Revealed: Russia’s Offshore Accounts

August 24, 2017

A research paper published by the Paris School of Economics and UC Berkeley has revealed the true level of economic inequality in Russia in 2017, as well as some startling facts about Russia’s offshore wealth. 

According to the paper, the total volume of offshore capital kept by Russians exceeds over three times the level of the country’s foreign exchange reserves.  This number is somewhere around 75% of Russia’s GDP, and it is growing.

Many in Russia will be unsurprised by such figures, corruption being a particularly poignant motive for political protest in 2017 after Alexey Navalny’s Anti-Corruption Fund took to exposing the enormous hidden wealth of some of Russia’s most recognisable public figures.

However, the report lays bare some shocking realities: “As much money is kept abroad in Britain, Switzerland, Cyprus and other such offshore centres, as is kept inside Russia by the entire Russian population.”

The Panama Papers leak in 2015 surprised many when among the millions of leaked documents was a paper trail that connected Vladimir Putin with billions of dollars of concealed wealth that had been syphoned through some of his closest associates.

According to Rosstat, Russia’s state statistics organisation, Russia’s GDP was valued in 2015 at 81 trillion rubles.  If we work by the calculations of the research paper’s authors, it turns out that the total offshore wealth of Russians is around 60,75 trillion rubles, a little over one trillion US dollars.

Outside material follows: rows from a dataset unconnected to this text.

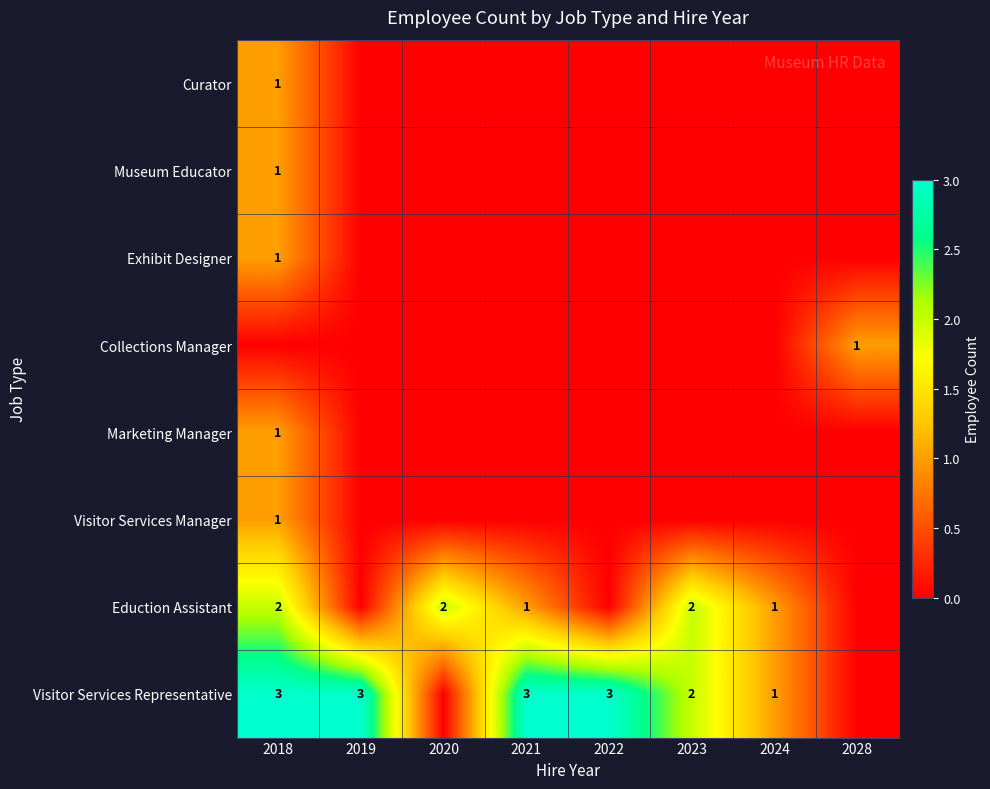

Which category has the lowest value across all series?

2019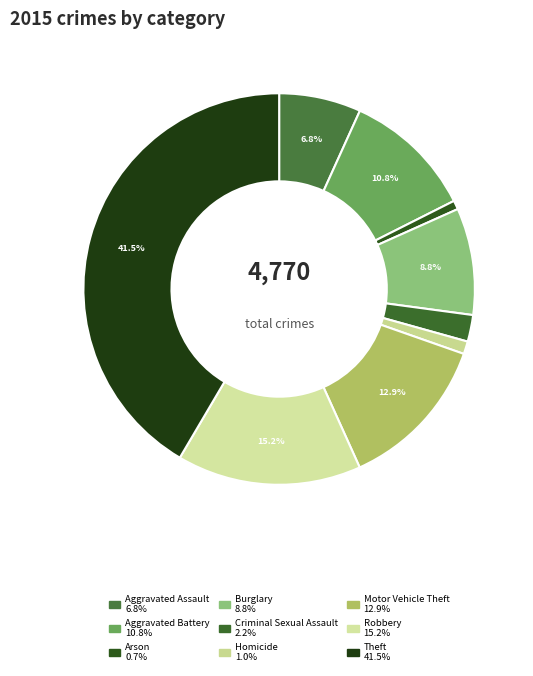

Which slice is the largest?

Theft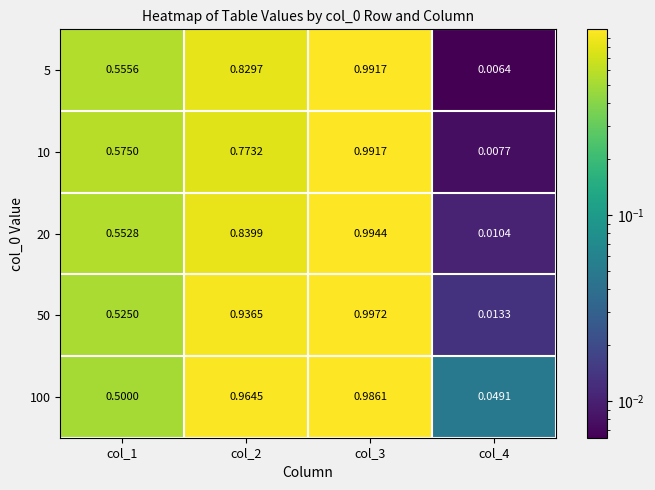

At how many categories does at least one series exceed 0?

4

The paper also shows that financial inequality in Russia has risen since the 1990s, despite the average Russian’s yearly expenses having risen by approximately 40% from around 16,000 euros in the early 1990s, to 24,000 in 2016.  Just 1% of the wealthiest Russians control 20-25% of the country’s GDP.

“We have established that inequality has increased significantly more in Russia than in China and the former Communist countries of Eastern Europe, and we attribute this to the particular transitional strategy that Russia employed.”

The authors of the report suggest that Russia’s current economic situation and the current levels of financial inequality are far from ideal circumstances for normal development in the country.  They also claim that the data on inequality is “significantly underestimated”, the consequences of which may come to light in a very unpleasant form under Vladimir Putin’s next term in office.

Experts, dissidents and politicians alike agree that endemic corruption is one of, if not the most, pressing issue in today’s Russia.  The path towards a more democratic Russia, with more power and autonomy vested in local government, is obstructed by those who wish to keep this system alive for their own personal gain.